After a 35 year hiatus from building a model I purchased the Airfix 1/48th scale JU-87B today. I have been thinking about it for some time and reading the modelling posts here got the juices flowing.

It will take some time as I have to re-acquire many of the "tools of the trade" but I am looking forward to the venture.

I will be finishing it in a desert c/s but will not be in a rush. I am off to Florida in March and will be looking in hobby shops there especially for an airbrush as they are so freaking expensive here in my part of Canada. Pretty small market I guess.

I will be reading up on more tips and if it turns out half as$^ed I will share some pics at a later date.

Cheers,

Jeff


----------



## Wurger (Jan 19, 2014)

More tips ???? Oh, oh.... won't go to Florida in March , make the model.


----------



## N4521U (Jan 19, 2014)

The puddle is full of Toe Dippers, how did you ever find a spot??????

There is a thread for "tools" we use. Someone will know where it is.
Welcome.

***If you open this link it will take you to many threads for tools and tips!
http://www.ww2aircraft.net/forum/questions-kits-decals-tools-pilots/


----------



## Vic Balshaw (Jan 19, 2014)

G'don ya Jeff and welcome home, nice to see people return to the fold and you've plenty of building time between now and March and getting that airbrush.
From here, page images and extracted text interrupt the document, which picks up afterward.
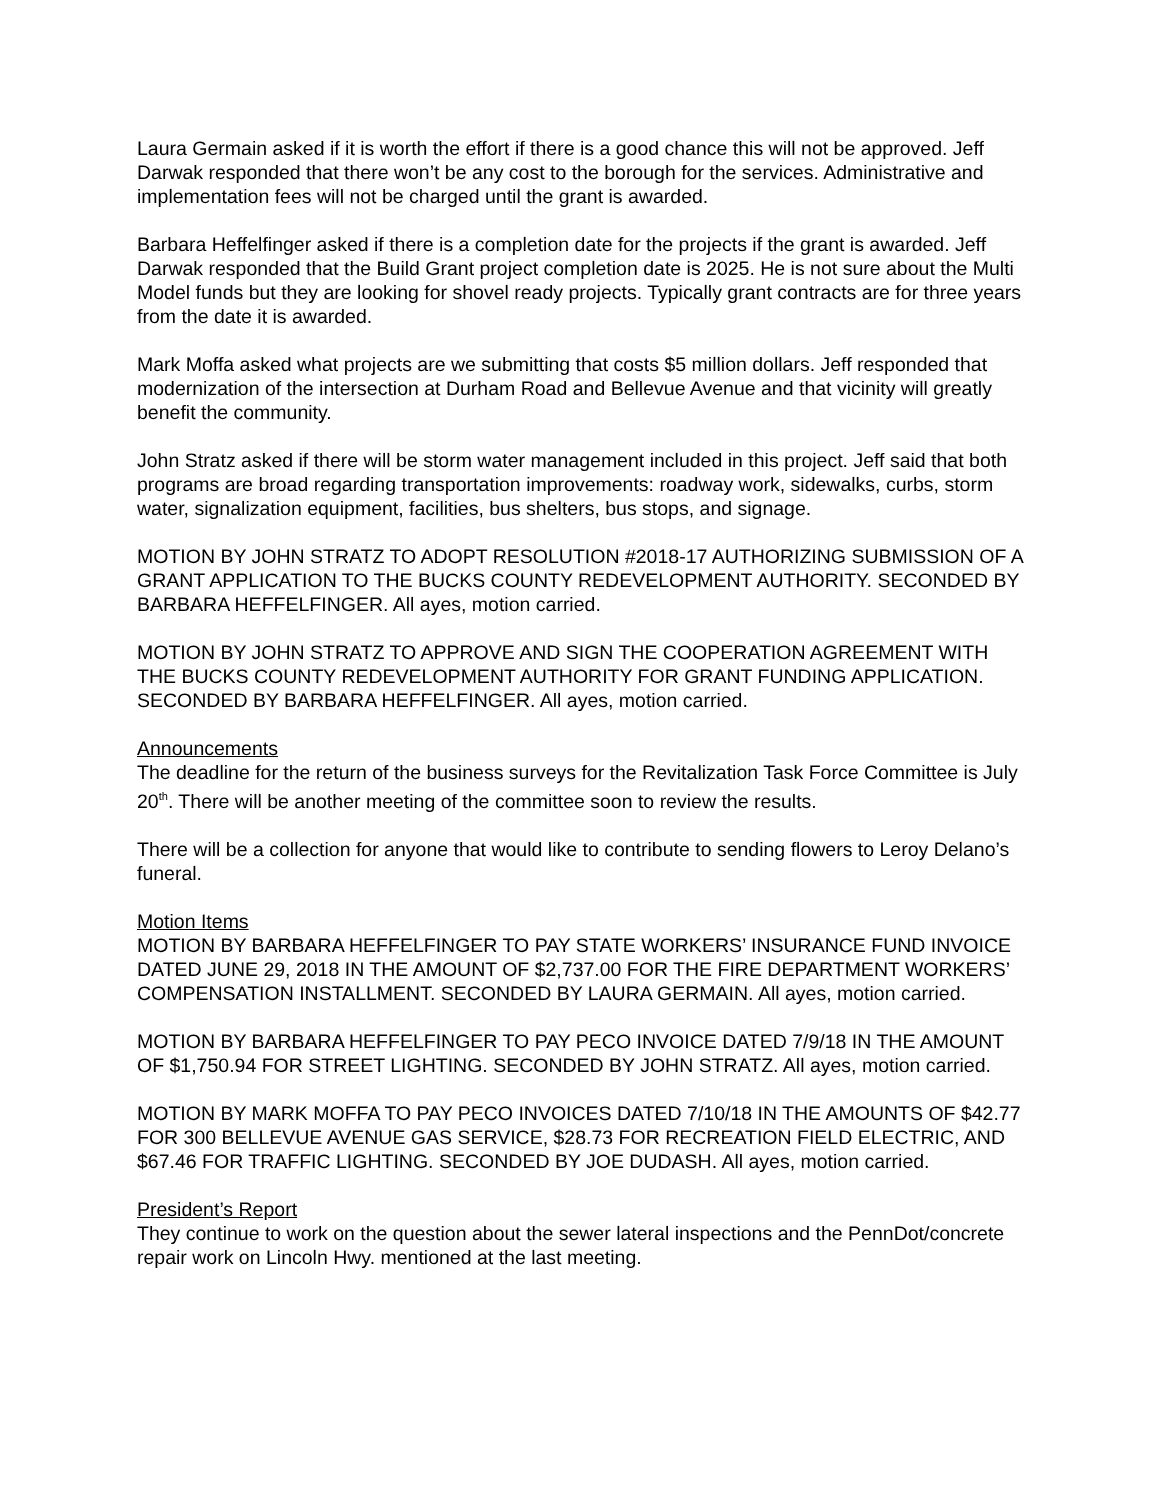Laura Germain asked if it is worth the effort if there is a good chance this will not be approved. Jeff Darwak responded that there won’t be any cost to the borough for the services. Administrative and implementation fees will not be charged until the grant is awarded.
Barbara Heffelfinger asked if there is a completion date for the projects if the grant is awarded. Jeff Darwak responded that the Build Grant project completion date is 2025. He is not sure about the Multi Model funds but they are looking for shovel ready projects. Typically grant contracts are for three years from the date it is awarded.
Mark Moffa asked what projects are we submitting that costs $5 million dollars. Jeff responded that modernization of the intersection at Durham Road and Bellevue Avenue and that vicinity will greatly benefit the community.
John Stratz asked if there will be storm water management included in this project. Jeff said that both programs are broad regarding transportation improvements: roadway work, sidewalks, curbs, storm water, signalization equipment, facilities, bus shelters, bus stops, and signage.
MOTION BY JOHN STRATZ TO ADOPT RESOLUTION #2018-17 AUTHORIZING SUBMISSION OF A GRANT APPLICATION TO THE BUCKS COUNTY REDEVELOPMENT AUTHORITY. SECONDED BY BARBARA HEFFELFINGER. All ayes, motion carried.
MOTION BY JOHN STRATZ TO APPROVE AND SIGN THE COOPERATION AGREEMENT WITH THE BUCKS COUNTY REDEVELOPMENT AUTHORITY FOR GRANT FUNDING APPLICATION. SECONDED BY BARBARA HEFFELFINGER. All ayes, motion carried.
Announcements
The deadline for the return of the business surveys for the Revitalization Task Force Committee is July 20<sup>th</sup>. There will be another meeting of the committee soon to review the results.
There will be a collection for anyone that would like to contribute to sending flowers to Leroy Delano’s funeral.
Motion Items
MOTION BY BARBARA HEFFELFINGER TO PAY STATE WORKERS’ INSURANCE FUND INVOICE DATED JUNE 29, 2018 IN THE AMOUNT OF $2,737.00 FOR THE FIRE DEPARTMENT WORKERS’ COMPENSATION INSTALLMENT. SECONDED BY LAURA GERMAIN. All ayes, motion carried.
MOTION BY BARBARA HEFFELFINGER TO PAY PECO INVOICE DATED 7/9/18 IN THE AMOUNT OF $1,750.94 FOR STREET LIGHTING. SECONDED BY JOHN STRATZ. All ayes, motion carried.
MOTION BY MARK MOFFA TO PAY PECO INVOICES DATED 7/10/18 IN THE AMOUNTS OF $42.77 FOR 300 BELLEVUE AVENUE GAS SERVICE, $28.73 FOR RECREATION FIELD ELECTRIC, AND $67.46 FOR TRAFFIC LIGHTING. SECONDED BY JOE DUDASH. All ayes, motion carried.
President’s Report
They continue to work on the question about the sewer lateral inspections and the PennDot/concrete repair work on Lincoln Hwy. mentioned at the last meeting.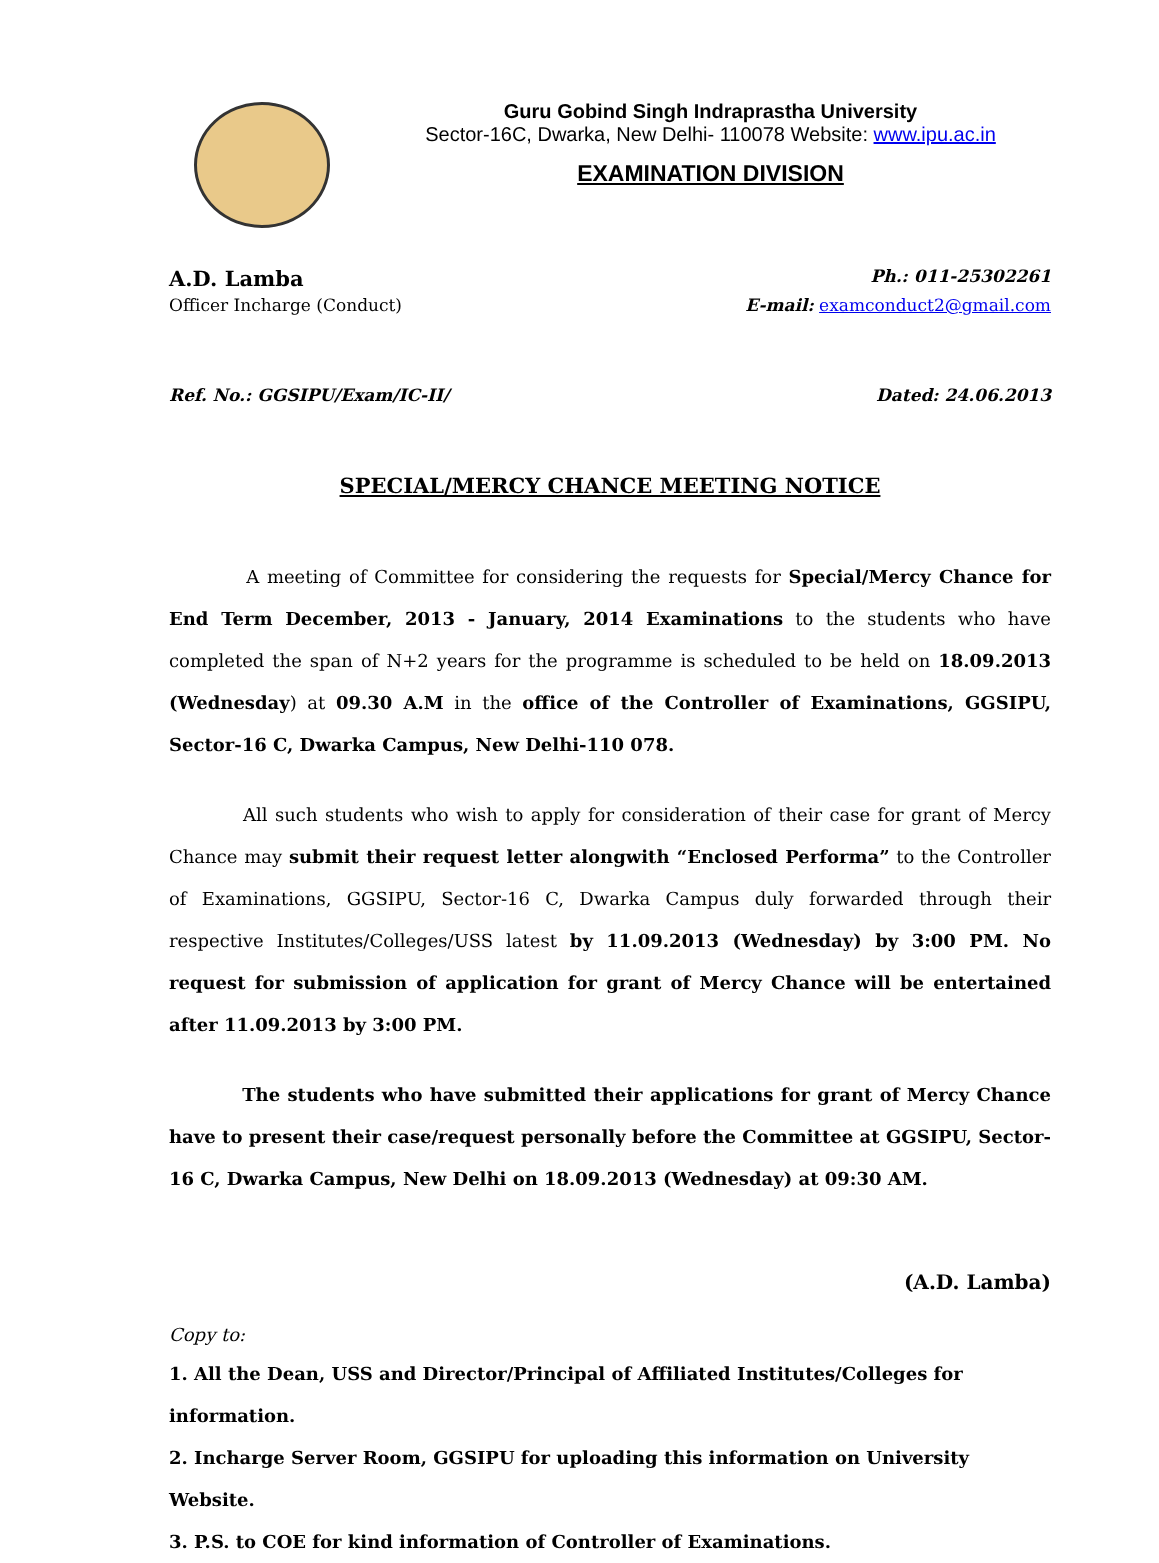Guru Gobind Singh Indraprastha University
Sector-16C, Dwarka, New Delhi- 110078 Website: www.ipu.ac.in
EXAMINATION DIVISION
A.D. Lamba Ph.: 011-25302261
Officer Incharge (Conduct) E-mail: examconduct2@gmail.com
Ref. No.: GGSIPU/Exam/IC-II/ Dated: 24.06.2013
SPECIAL/MERCY CHANCE MEETING NOTICE
A meeting of Committee for considering the requests for Special/Mercy Chance for End Term December, 2013 - January, 2014 Examinations to the students who have completed the span of N+2 years for the programme is scheduled to be held on 18.09.2013 (Wednesday) at 09.30 A.M in the office of the Controller of Examinations, GGSIPU, Sector-16 C, Dwarka Campus, New Delhi-110 078.
All such students who wish to apply for consideration of their case for grant of Mercy Chance may submit their request letter alongwith “Enclosed Performa” to the Controller of Examinations, GGSIPU, Sector-16 C, Dwarka Campus duly forwarded through their respective Institutes/Colleges/USS latest by 11.09.2013 (Wednesday) by 3:00 PM. No request for submission of application for grant of Mercy Chance will be entertained after 11.09.2013 by 3:00 PM.
The students who have submitted their applications for grant of Mercy Chance have to present their case/request personally before the Committee at GGSIPU, Sector-16 C, Dwarka Campus, New Delhi on 18.09.2013 (Wednesday) at 09:30 AM.
(A.D. Lamba)
Copy to:
1. All the Dean, USS and Director/Principal of Affiliated Institutes/Colleges for information.
2. Incharge Server Room, GGSIPU for uploading this information on University Website.
3. P.S. to COE for kind information of Controller of Examinations.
So how about it!


----------



## meatloaf109 (Jan 20, 2014)

A most sincere "welcome back to the hobby"!
If you need any help, don't wait, there are many of us ready to give insights into the fine of mod


----------



## Lucky13 (Jan 20, 2014)

Since today is after yesterday, it's a later date so, _where's the pics!?_

Welcome home J!


----------



## Wayne Little (Jan 20, 2014)

Good on ya Jeff!


----------



## Airframes (Jan 20, 2014)

Good stuff Jeff. The old Airfix Ju87 kit is still fairly good after 30+ years. There might be some minor fit issues these days, but otherwise it's a straightforward kit.


----------